**DATA UNDER STUDY**

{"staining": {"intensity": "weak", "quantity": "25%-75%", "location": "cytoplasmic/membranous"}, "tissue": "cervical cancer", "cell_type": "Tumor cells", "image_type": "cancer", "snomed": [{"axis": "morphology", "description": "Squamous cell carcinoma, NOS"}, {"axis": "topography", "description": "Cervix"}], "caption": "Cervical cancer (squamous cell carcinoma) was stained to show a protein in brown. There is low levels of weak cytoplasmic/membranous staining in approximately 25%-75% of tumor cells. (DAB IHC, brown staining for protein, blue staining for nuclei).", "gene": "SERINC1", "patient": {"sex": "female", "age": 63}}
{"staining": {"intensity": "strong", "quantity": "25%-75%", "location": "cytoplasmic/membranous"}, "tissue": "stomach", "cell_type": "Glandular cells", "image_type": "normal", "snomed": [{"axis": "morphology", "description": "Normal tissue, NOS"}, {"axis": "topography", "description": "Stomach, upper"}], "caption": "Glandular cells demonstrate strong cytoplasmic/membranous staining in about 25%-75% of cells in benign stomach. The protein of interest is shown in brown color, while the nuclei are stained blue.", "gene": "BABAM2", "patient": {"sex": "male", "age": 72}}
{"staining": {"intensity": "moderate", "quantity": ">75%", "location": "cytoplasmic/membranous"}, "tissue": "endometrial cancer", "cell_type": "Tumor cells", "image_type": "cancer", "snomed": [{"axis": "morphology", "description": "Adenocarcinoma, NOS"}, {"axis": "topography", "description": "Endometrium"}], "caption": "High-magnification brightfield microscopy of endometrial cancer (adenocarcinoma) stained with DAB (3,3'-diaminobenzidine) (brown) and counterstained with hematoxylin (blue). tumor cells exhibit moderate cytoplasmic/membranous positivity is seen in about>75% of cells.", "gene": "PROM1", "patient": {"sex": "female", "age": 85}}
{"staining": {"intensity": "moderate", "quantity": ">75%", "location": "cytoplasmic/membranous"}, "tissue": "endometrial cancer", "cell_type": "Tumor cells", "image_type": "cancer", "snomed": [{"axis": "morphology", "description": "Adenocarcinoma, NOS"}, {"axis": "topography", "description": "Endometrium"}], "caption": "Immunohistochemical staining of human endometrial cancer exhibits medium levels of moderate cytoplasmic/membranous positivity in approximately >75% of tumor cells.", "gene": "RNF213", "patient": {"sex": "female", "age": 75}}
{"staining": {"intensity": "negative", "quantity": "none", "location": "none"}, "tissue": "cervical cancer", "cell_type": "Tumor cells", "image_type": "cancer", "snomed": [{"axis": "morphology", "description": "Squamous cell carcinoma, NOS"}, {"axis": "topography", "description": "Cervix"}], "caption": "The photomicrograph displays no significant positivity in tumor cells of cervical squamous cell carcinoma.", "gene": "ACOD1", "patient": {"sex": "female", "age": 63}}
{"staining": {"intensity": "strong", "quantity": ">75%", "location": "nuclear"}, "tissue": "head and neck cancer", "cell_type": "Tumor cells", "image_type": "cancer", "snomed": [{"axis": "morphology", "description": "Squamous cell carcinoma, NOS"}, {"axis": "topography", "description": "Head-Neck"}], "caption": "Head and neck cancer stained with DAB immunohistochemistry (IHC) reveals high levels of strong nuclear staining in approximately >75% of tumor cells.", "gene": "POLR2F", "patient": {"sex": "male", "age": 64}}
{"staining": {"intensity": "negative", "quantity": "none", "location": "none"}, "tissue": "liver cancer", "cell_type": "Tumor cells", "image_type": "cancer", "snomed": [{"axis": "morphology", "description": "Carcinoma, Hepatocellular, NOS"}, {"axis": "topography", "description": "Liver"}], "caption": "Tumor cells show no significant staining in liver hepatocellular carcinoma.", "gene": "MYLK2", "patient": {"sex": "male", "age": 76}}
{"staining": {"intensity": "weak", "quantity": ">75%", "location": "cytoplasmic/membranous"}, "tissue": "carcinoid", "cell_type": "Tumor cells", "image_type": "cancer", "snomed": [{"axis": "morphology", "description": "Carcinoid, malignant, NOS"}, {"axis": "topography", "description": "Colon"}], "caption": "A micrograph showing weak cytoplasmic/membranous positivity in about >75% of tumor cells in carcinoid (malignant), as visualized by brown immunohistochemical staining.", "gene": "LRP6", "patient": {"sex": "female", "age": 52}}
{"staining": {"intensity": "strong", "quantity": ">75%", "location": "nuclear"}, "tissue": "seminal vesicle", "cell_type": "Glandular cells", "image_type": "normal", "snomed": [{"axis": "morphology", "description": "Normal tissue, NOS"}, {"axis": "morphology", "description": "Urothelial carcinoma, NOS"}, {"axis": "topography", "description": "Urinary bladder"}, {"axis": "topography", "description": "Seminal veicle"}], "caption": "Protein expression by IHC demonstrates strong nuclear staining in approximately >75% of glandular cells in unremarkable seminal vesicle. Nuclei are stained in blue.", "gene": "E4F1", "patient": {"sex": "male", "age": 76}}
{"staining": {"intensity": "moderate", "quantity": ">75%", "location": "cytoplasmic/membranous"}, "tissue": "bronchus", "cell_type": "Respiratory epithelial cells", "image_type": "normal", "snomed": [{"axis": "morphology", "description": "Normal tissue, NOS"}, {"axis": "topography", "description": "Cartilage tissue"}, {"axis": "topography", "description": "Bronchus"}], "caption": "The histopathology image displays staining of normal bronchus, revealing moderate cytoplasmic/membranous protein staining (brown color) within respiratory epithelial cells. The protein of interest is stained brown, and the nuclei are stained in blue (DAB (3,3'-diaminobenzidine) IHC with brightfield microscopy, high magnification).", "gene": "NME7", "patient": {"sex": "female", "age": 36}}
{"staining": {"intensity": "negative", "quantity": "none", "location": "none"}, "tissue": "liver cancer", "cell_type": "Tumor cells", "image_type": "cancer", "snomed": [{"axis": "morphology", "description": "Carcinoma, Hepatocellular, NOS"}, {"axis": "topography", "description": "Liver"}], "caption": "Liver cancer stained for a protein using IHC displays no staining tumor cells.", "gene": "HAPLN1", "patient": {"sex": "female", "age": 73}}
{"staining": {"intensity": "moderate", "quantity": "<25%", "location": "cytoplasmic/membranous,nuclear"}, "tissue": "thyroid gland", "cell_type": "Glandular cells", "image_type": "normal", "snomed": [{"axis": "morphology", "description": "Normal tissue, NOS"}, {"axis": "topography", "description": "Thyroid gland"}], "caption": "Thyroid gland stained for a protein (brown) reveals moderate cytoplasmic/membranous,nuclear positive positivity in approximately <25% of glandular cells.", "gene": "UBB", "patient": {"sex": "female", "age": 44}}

**TASK REQUIREMENTS**
In the data above, repeat exactly each line from the first through the line that contains "cells demonstrate strong", and give nothing else.

**ANSWER SECTION**
{"staining": {"intensity": "weak", "quantity": "25%-75%", "location": "cytoplasmic/membranous"}, "tissue": "cervical cancer", "cell_type": "Tumor cells", "image_type": "cancer", "snomed": [{"axis": "morphology", "description": "Squamous cell carcinoma, NOS"}, {"axis": "topography", "description": "Cervix"}], "caption": "Cervical cancer (squamous cell carcinoma) was stained to show a protein in brown. There is low levels of weak cytoplasmic/membranous staining in approximately 25%-75% of tumor cells. (DAB IHC, brown staining for protein, blue staining for nuclei).", "gene": "SERINC1", "patient": {"sex": "female", "age": 63}}
{"staining": {"intensity": "strong", "quantity": "25%-75%", "location": "cytoplasmic/membranous"}, "tissue": "stomach", "cell_type": "Glandular cells", "image_type": "normal", "snomed": [{"axis": "morphology", "description": "Normal tissue, NOS"}, {"axis": "topography", "description": "Stomach, upper"}], "caption": "Glandular cells demonstrate strong cytoplasmic/membranous staining in about 25%-75% of cells in benign stomach. The protein of interest is shown in brown color, while the nuclei are stained blue.", "gene": "BABAM2", "patient": {"sex": "male", "age": 72}}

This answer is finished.